- [Teks Sumber]:

☆ ☆ ☆ ☆ ☆

“Apakah Allah laki-laki ataukah perempuan?” Lalu “Apakah hanya laki-laki yang berhak menerima wahyu saja?”
Kita tahu bahwa mengajukan saja pertanyaan-pertanyaan semacam itu terkadang dianggap ‘tabu’ karena tidak pantas mempertanyakan jenis kelamin Tuhan. Atau itu pertanyaan syirik karena mengasumsikan personifikasi Tuhan, dan seterusnya.
Namun, saya mengutip salah satu pemikiran dari Kaukab Siddique, yang merupakan seorang Doktor di Dalhousie University, Halifax, Canada dan aktif melakukan advokasi gender dalam berbagai forum diskusi dan publikasi.
Beliau memaparkan, “Justru pertanyaan-pertanyaan di atas yang harus diajukan dan diberikan jawabannya. Sebab persoalan-persoalan yang ‘mengganjal’ itulah yang selama ini telah menjadi tulang punggung “agama laki-laki” untuk menindas kaum perempuan. Jika perempuan hendak dibebaskan, maka ‘iman’ yang male oriented inilah yang harus dibongkar”.
Apakah Allah Laki-Laki ataukah Perempuan?
- Dengan menyebut nama Allah Yang Maha Pengasih Maha Penyayang (Q.S. Al-Fatihah:1)
- Katakanlah: “Dialah Allah, Ytmg Maha Esa. Allah adalah Tuhan yang bergantung kepada-Nya segala sesuatu. Dia tidak melahirkan dan tiada pula dilahirkan, dan tidak ada sesuatu pun yang setara dengan Dia. “(Q.S. Al-Ikhlas:1-4)
- Dan bertakwalah kepada Allah yang dengan (mempergunakan) nama-Nya kalian saling meminta satu sama lain, dan (peliharalah) hubungan silaturrahim. Sesungguhnya Allah selalu menjaga dan mengawasi kalian. (Q.S An-Nisa’: 1)

☆ ☆ ☆ ☆ ☆

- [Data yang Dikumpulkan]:

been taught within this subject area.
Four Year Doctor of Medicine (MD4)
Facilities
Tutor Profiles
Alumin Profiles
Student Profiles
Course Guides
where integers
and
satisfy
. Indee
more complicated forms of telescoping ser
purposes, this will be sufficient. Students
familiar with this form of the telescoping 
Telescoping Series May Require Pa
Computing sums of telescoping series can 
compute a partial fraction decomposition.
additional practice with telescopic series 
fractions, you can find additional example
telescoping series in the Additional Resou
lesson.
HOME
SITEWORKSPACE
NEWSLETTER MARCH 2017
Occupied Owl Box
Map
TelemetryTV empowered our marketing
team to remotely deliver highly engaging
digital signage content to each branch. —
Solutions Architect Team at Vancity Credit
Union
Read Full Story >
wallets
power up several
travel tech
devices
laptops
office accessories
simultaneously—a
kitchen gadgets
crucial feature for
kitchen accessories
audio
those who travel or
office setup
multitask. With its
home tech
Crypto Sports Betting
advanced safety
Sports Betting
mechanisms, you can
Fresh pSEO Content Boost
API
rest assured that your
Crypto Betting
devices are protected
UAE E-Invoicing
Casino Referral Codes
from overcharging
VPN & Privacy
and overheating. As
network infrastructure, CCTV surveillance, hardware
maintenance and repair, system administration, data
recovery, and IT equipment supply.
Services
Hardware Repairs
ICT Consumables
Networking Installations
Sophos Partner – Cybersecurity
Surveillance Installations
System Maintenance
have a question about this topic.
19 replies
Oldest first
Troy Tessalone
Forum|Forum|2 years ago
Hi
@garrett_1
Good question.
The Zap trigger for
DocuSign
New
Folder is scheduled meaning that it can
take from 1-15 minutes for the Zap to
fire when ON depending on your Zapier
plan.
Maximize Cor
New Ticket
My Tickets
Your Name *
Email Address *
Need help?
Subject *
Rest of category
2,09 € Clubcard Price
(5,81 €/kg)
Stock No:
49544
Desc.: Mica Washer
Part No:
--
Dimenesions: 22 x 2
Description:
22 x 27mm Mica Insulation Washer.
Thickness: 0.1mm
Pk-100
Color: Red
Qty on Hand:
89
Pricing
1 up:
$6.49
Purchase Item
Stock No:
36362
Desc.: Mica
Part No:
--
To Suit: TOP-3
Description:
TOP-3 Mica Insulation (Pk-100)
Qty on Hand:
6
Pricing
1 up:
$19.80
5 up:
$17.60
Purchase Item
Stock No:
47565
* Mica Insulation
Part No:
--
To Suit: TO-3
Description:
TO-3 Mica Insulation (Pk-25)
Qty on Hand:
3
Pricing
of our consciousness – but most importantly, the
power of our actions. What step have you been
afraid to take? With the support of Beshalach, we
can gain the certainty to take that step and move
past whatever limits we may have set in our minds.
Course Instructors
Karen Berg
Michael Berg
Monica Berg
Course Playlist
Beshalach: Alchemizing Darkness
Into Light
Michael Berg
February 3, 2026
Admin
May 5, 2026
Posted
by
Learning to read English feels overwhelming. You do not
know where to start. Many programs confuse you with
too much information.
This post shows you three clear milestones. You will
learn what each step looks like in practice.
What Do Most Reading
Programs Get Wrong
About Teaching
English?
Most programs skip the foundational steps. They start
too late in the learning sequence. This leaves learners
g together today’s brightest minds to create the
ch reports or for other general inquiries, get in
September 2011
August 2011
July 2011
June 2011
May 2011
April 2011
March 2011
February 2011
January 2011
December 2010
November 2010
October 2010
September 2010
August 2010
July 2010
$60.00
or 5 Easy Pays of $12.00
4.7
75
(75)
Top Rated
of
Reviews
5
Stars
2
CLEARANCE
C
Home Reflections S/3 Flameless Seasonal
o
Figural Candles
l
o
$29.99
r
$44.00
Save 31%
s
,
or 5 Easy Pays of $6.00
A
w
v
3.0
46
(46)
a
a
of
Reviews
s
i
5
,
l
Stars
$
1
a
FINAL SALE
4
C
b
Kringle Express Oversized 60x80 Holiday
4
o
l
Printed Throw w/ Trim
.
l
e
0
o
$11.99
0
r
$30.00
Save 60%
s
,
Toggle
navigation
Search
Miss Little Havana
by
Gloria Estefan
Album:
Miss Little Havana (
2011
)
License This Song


☆ ☆ ☆ ☆ ☆

- [Permintaan Tugas A]:
Jawab pertanyaan berikut berdasarkan teks sumber:
(i) Di universitas mana Kaukab Siddique menjadi doktor?
(ii) Menurut teks, mengapa pertanyaan tentang jenis kelamin Tuhan bisa dianggap pertanyaan syirik?
(iii) Surah dan ayat mana yang dicantumkan untuk kutipan "Dengan menyebut nama Allah Yang Maha Pengasih Maha Penyayang"?
- [Permintaan Tugas B]:
Ringkas paragraf dalam teks sumber yang diawali "Beliau memaparkan" menjadi satu atau dua kalimat tanpa menghilangkan pokok isinya.
- [Permintaan Tugas C]:
Teruskan teks tentang jenis kelamin Tuhan, dimulai setelah kutipan Q.S An-Nisa’: 1.

- [Jawaban Tugas A]:
(i) Dalhousie University, Halifax, Canada.
(ii) Karena pertanyaan itu mengasumsikan personifikasi Tuhan.
(iii) Q.S. Al-Fatihah:1.

- [Jawaban Tugas B]:
Kaukab Siddique berpendapat bahwa pertanyaan-pertanyaan tadi justru harus diajukan dan dijawab, karena persoalan yang mengganjal itulah yang selama ini menjadi tulang punggung "agama laki-laki" untuk menindas perempuan. Jika perempuan hendak dibebaskan, iman yang male oriented harus dibongkar.

- [Jawaban Tugas C]:
Dalam Q.S. Al-Ikhlas yang sudah disebutkan dalam nomor 2 di atas adalah jelas bahwa ayat tersebut menggambarkan sifat khas keesaan Allah. Konsep al-Qur’an ini sama sekali berbeda dengan agama-agama takhayul yang mencoba “Menciptakan” Tuhan dalam citra manusia. Umat manusia mengalami kesulitan untuk menceritakan suatu Pencipta yang berada di luar daya ungkap bahasa manusia dan di luar kemampuan pencitraan. Oleh sebab itulah, kaum pagan merasa perlu untuk membuat berbagai pencitraan Tuhan. Perkembangan lebih lanjut dari kebutuhan ini adalah kepercayaan mengenai reinkarnasi. Orang-orang Yunani, Hindu, Kristen, masing-masing memiliki konsep tentang inkarnasi Tuhan dalam bentuk manusia.
Al-Qur’an memangkas konsep anthropomorfis Tuhan itu dengan mengatakan dalam salah satu ayatnya yang paling kuat bahwa “Tidak ada sesuatu pun yang setara dengan Dia.” Tuhan tidak melahirkan, karena Dia memang bukan perempuan, dan tidak pula dilahirkan seperti al-Masih.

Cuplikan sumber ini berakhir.